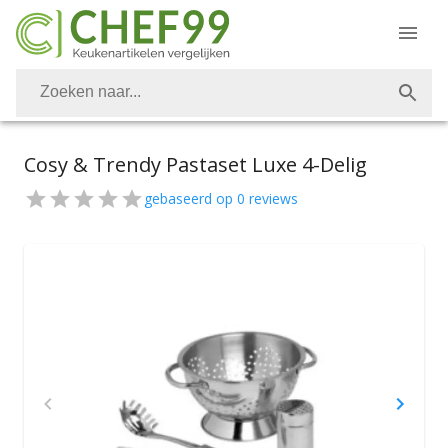
Cosy & Trendy Pastaset Luxe 4-Delig
gebaseerd op
0
reviews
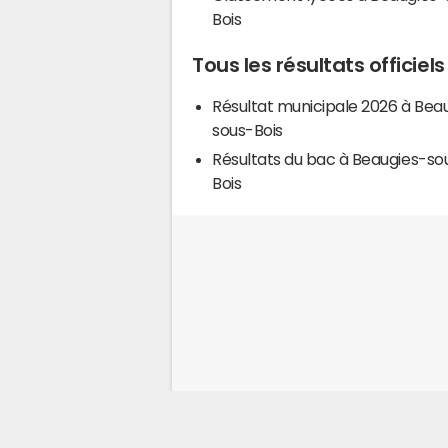
Bois
Tous les résultats officie
Résultat municipale 2026 à Bea
sous-Bois
Résultats du bac à Beaugies-so
Bois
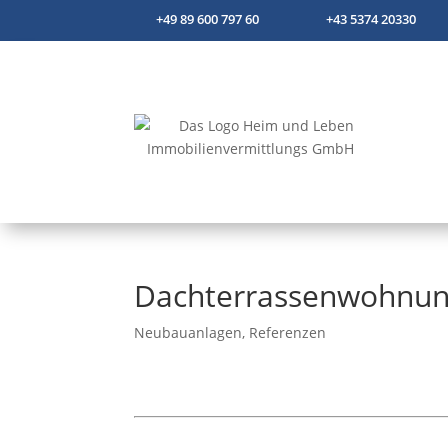
+49 89 600 797 60
+43 5374 20330
Dachterrassenwohnung
Neubauanlagen
,
Referenzen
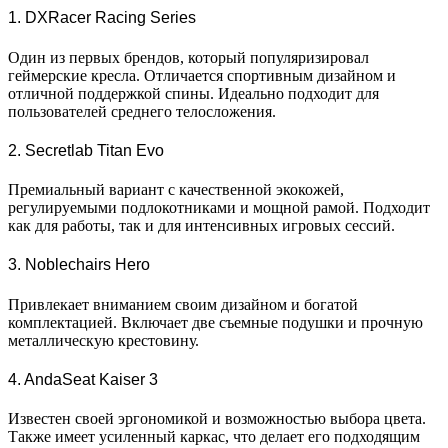
1. DXRacer Racing Series
Один из первых брендов, который популяризировал
геймерские кресла. Отличается спортивным дизайном и
отличной поддержкой спины. Идеально подходит для
пользователей среднего телосложения.
2. Secretlab Titan Evo
Премиальный вариант с качественной экокожей,
регулируемыми подлокотниками и мощной рамой. Подходит
как для работы, так и для интенсивных игровых сессий.
3. Noblechairs Hero
Привлекает вниманием своим дизайном и богатой
комплектацией. Включает две съемные подушки и прочную
металлическую крестовину.
4. AndaSeat Kaiser 3
Известен своей эргономикой и возможностью выбора цвета.
Также имеет усиленный каркас, что делает его подходящим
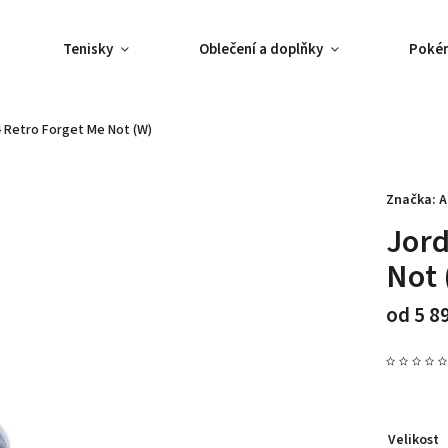
Tenisky
Oblečení a doplňky
Poké
 Retro Forget Me Not (W)
Značka:
A
Jord
Not 
od
5 8
Velikost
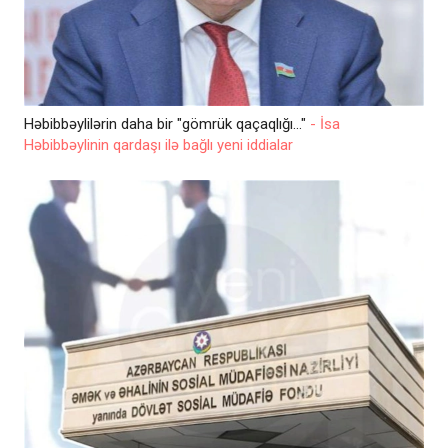
Həbibbəylilərin daha bir "gömrük qaçaqlığı..."
- İsa
Həbibbəylinin qardaşı ilə bağlı yeni iddialar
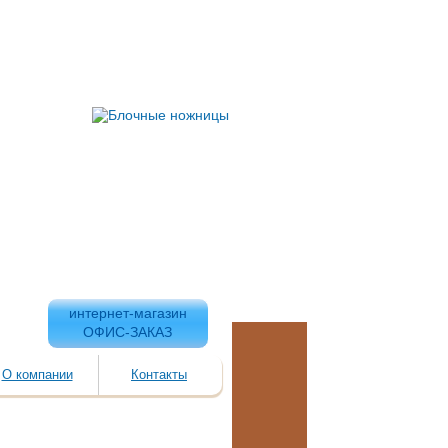
интернет-магазин
ОФИС-ЗАКАЗ
О компании
Контакты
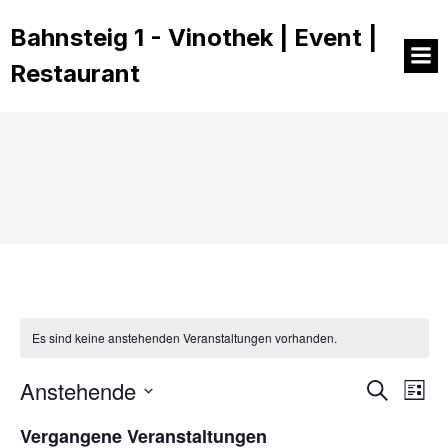
Bahnsteig 1 - Vinothek | Event |
Restaurant
Es sind keine anstehenden Veranstaltungen vorhanden.
Anstehende
V
V
S
L
u
D
i
e
c
e
Vergangene Veranstaltungen
a
s
h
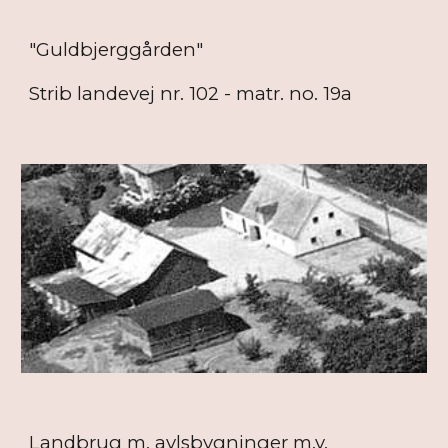
"Guldbjerggården"
Strib landevej nr. 102 - matr. no. 19a
Landbrug m. avlsbygninger m.v.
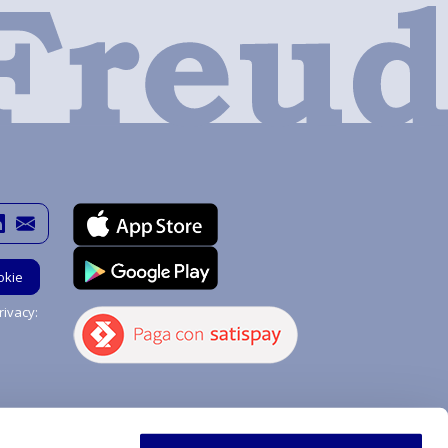
okie
ivacy:
Hai bisogno di aiuto?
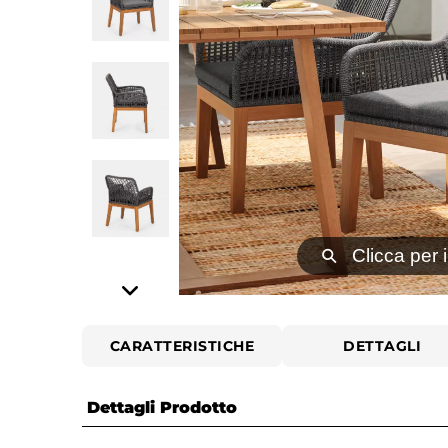
⚲
Clicca per 
CARATTERISTICHE
DETTAGLI
Dettagli Prodotto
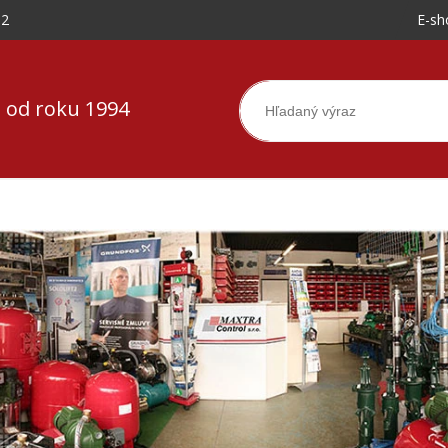
-2
E-sh
 od roku 1994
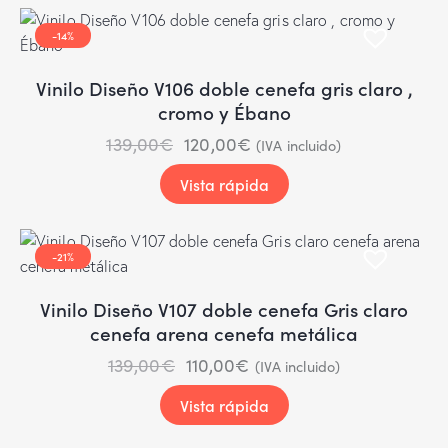
-14%
Vinilo Diseño V106 doble cenefa gris claro ,
cromo y Ébano
139,00
€
120,00
€
(IVA incluido)
Vista rápida
-21%
Vinilo Diseño V107 doble cenefa Gris claro
cenefa arena cenefa metálica
139,00
€
110,00
€
(IVA incluido)
Vista rápida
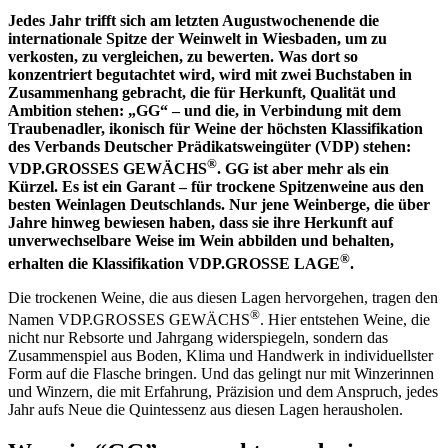
Jedes Jahr trifft sich am letzten Augustwochenende die
internationale Spitze der Weinwelt in Wiesbaden, um zu
verkosten, zu vergleichen, zu bewerten. Was dort so
konzentriert begutachtet wird, wird mit zwei Buchstaben in
Zusammenhang gebracht, die für Herkunft, Qualität und
Ambition stehen: „GG“ – und die, in Verbindung mit dem
Traubenadler, ikonisch für Weine der höchsten Klassifikation
des Verbands Deutscher Prädikatsweingüter (VDP) stehen:
®
VDP.GROSSES GEWÄCHS
. GG ist aber mehr als ein
Kürzel. Es ist ein Garant – für trockene Spitzenweine aus den
besten Weinlagen Deutschlands. Nur jene Weinberge, die über
Jahre hinweg bewiesen haben, dass sie ihre Herkunft auf
unverwechselbare Weise im Wein abbilden und behalten,
®
erhalten die Klassifikation VDP.GROSSE LAGE
.
Die trockenen Weine, die aus diesen Lagen hervorgehen, tragen den
®
Namen VDP.GROSSES GEWÄCHS
. Hier entstehen Weine, die
nicht nur Rebsorte und Jahrgang widerspiegeln, sondern das
Zusammenspiel aus Boden, Klima und Handwerk in individuellster
Form auf die Flasche bringen. Und das gelingt nur mit Winzerinnen
und Winzern, die mit Erfahrung, Präzision und dem Anspruch, jedes
Jahr aufs Neue die Quintessenz aus diesen Lagen herausholen.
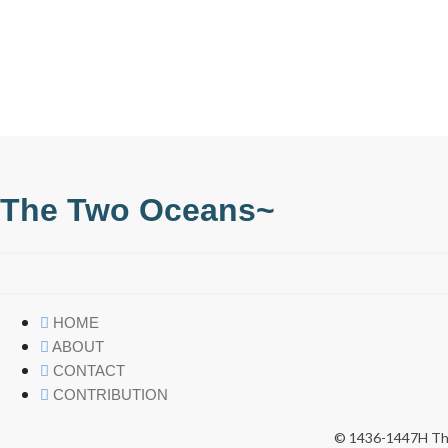
The Two Oceans~
HOME
ABOUT
CONTACT
CONTRIBUTION
© 1436-1447H The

------------------------------------------------------------------------

The answer must consist only of the lines from the beginning of the entries above through the line that holds "геймерские кресла. Отличается", reproduced exactly and without pictures.

- [Exercise solution]
Cosy & Trendy Pastaset Luxe 4-Delig
gebaseerd op
0
reviews
Bois
Tous les résultats officie
Résultat municipale 2026 à Bea
sous-Bois
Résultats du bac à Beaugies-so
Bois
+49 89 600 797 60
+43 5374 20330
Dachterrassenwohnung
Neubauanlagen
,
Referenzen
1. DXRacer Racing Series
Один из первых брендов, который популяризировал
геймерские кресла. Отличается спортивным дизайном и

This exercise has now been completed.